John Preston

Beautiful and damned

issue 09 February 2013

According to his mother, Neville Heath was ‘prone to be excitable’. He was that all right — and then some. In the space of two weeks in the summer of 1946, Heath murdered two women with such brutality that, as Sean O’Connor puts it with shuddering relish, ‘war-hardened police officers vomited on seeing them’.

The public were fascinated by him. Elizabeth Taylor reworked Heath’s story into a novel, Patrick Hamilton drew on it heavily for his Gorse trilogy and Alfred Hitchcock wanted to make a film about the case, but had to ditch the idea when the studio decided it would be too revolting.

Heath was fascinating mainly due to his ambivalence.
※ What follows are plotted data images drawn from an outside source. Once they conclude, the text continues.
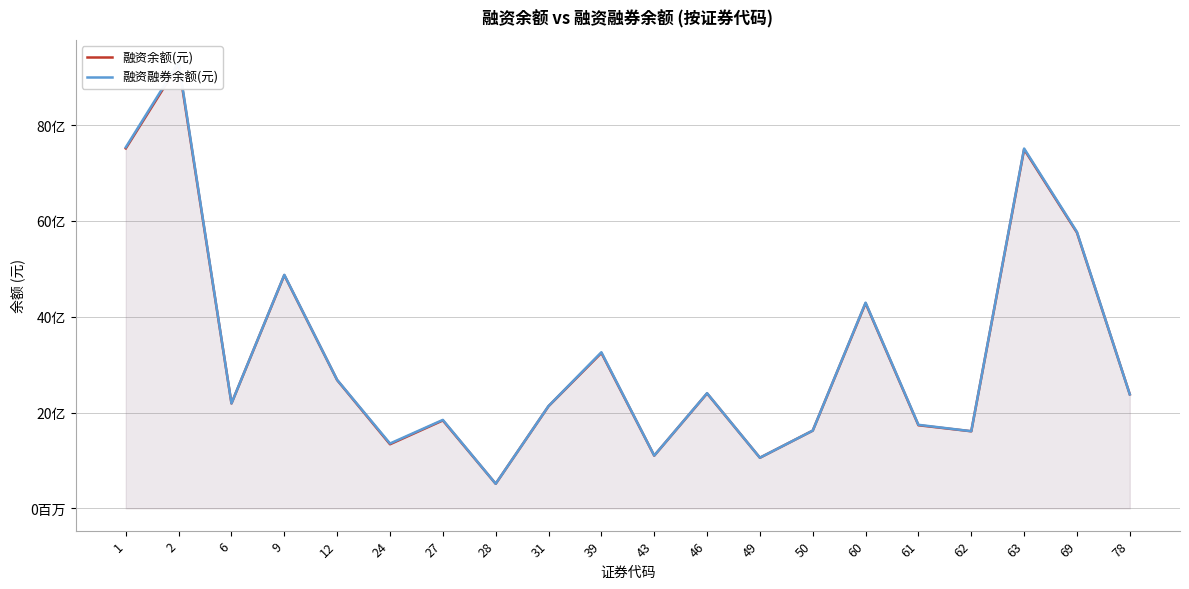

Reading left to right, what are all the values shown in this chart?

融资余额(元): 7514081711	9273862475	2190183586	4868449884	2676768918	1337626263	1835296034	512553433	2132751279	3244682046	1100417938	2399306676	1056214104	1622554448	4283050244	1734853170	1608713406	7495017299	5756731618	2379565950
融资融券余额(元): 7536969330	9310353905	2191310024	4875150618	2681390687	1353372099	1846121659	513973122	2135929382	3258043692	1101889772	2403801499	1057023318	1623194659	4293822441	1743508074	1610199898	7511641634	5769942925	2379621514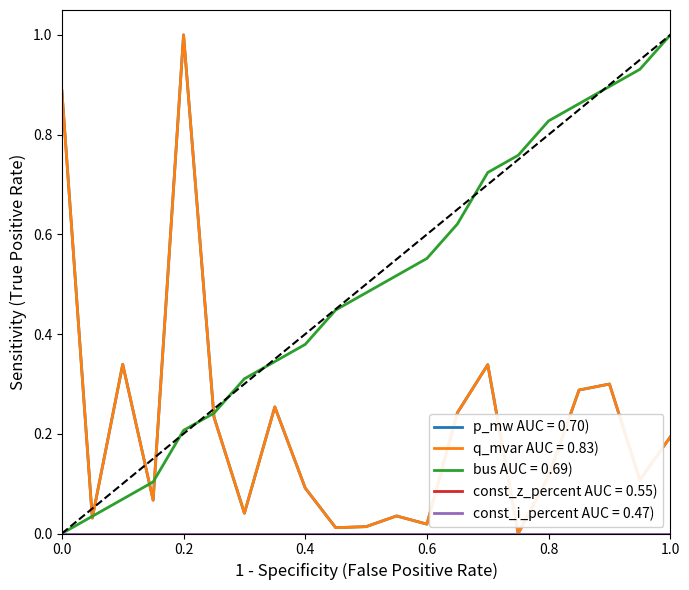

Does the chart have visible grid lines?

No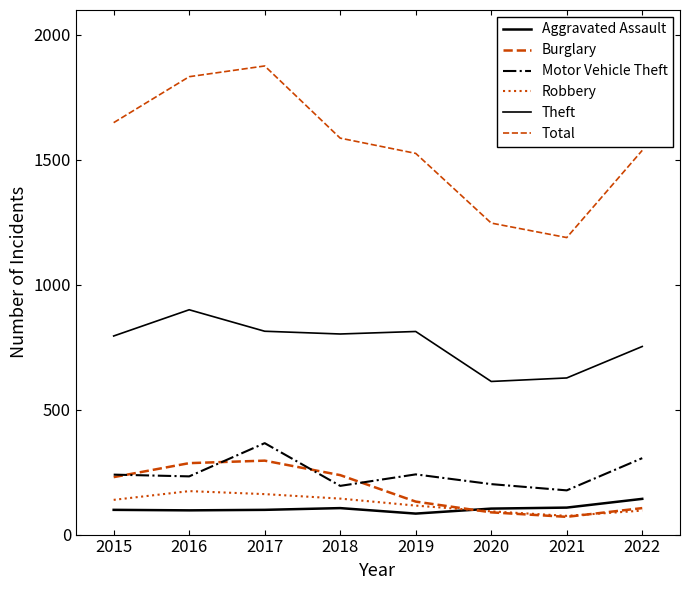

In Aggravated Assault, how many points are higher than both neighbors (excluding endpoints)?

1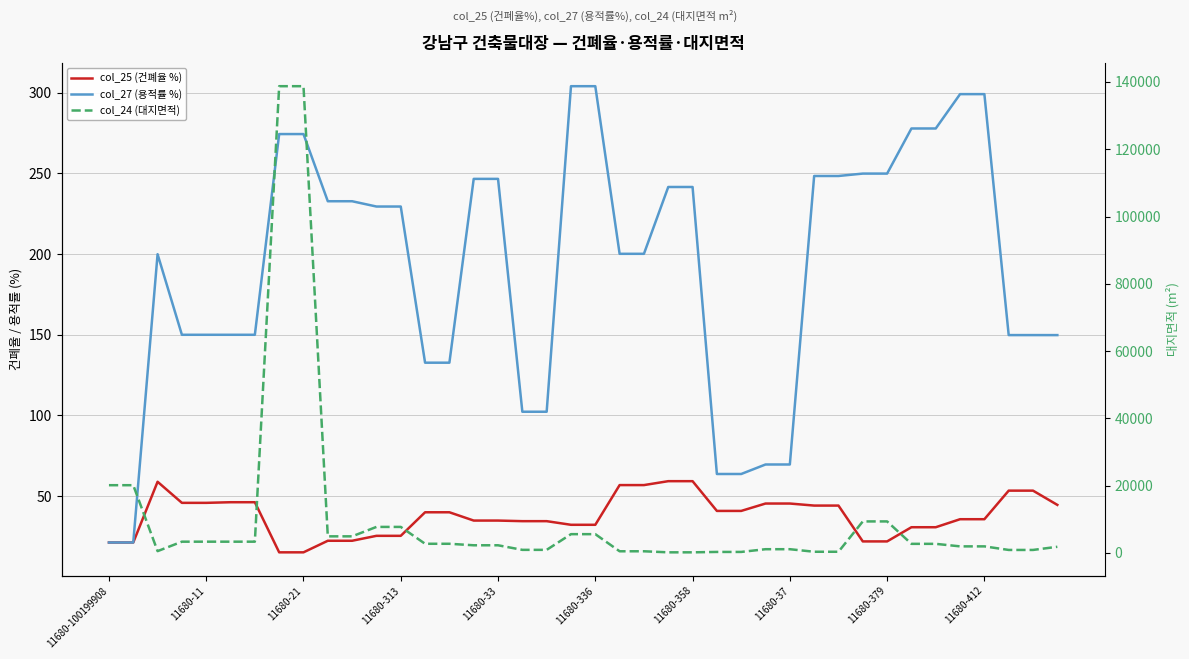

True or false: col_25 (건폐율 %) and col_24 (대지면적) cross at least once.

False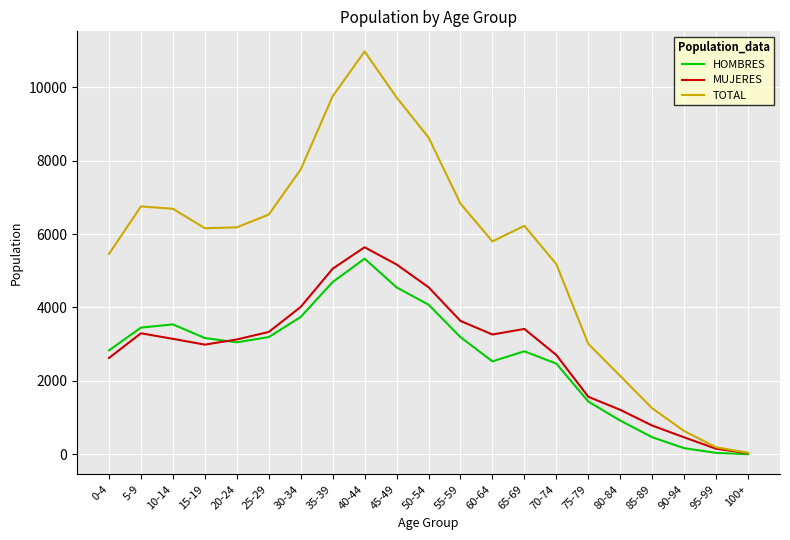

Which series has the largest total across all categories?

TOTAL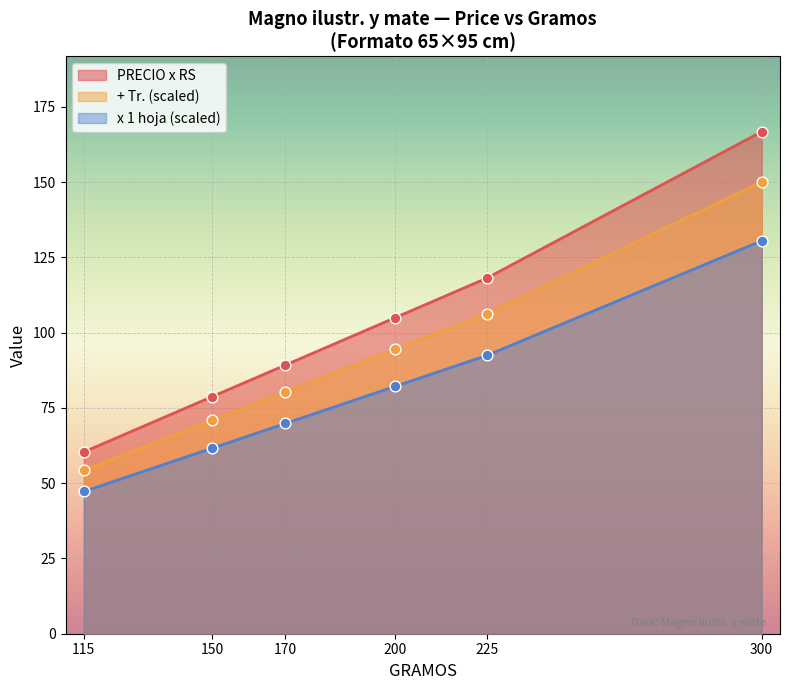

Which series has the widest spread of Y values?

PRECIO x RS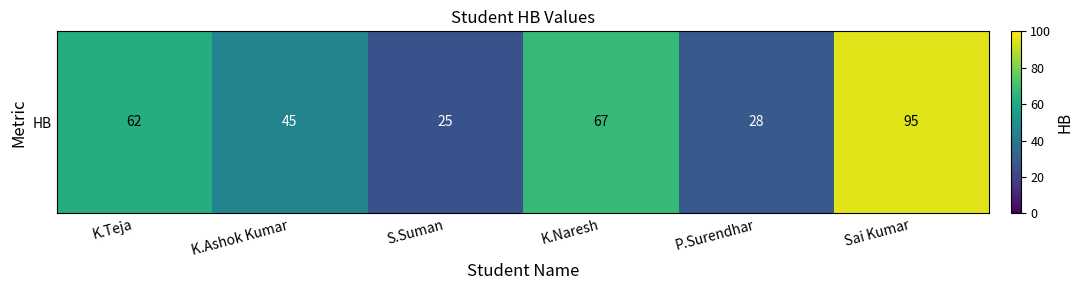

What value does the data have at S.Suman?

25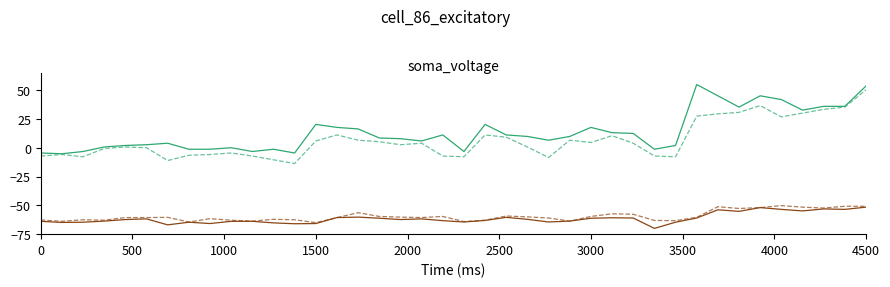

What is the maximum value shown in the chart?

55.0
Clearly capable of appalling brutality, he could also be tender and considerate. One of his girlfriends described him as a ‘big teddy bear’, while the actress Moira Lister wrote that she found it impossible to equate ‘the savage abnormal sex murders he had done with the charming man who would take me out on the town’.

Heath was not only charming but unusually good-looking. Women went gooey at the sight of his blond hair and penetrating blue eyes. At his trial, several female fans queued for 14 hours outside the Old Bailey just to catch a glimpse of the man the tabloids dubbed ‘the most dangerous criminal modern Britain has known’.

His first victim was a 32-year-old woman called Margery Gardner, who Heath murdered in a hotel in Notting Hill. He met his second victim, Doreen Marshall, in a hotel in Bournemouth where he had registered under the name of ‘Rupert Brook’. Both were repeatedly lashed, bitten, then eviscerated.

An intelligent man, Heath was unable to offer any explanation for his crimes, beyond saying, ‘I felt my head go tight.’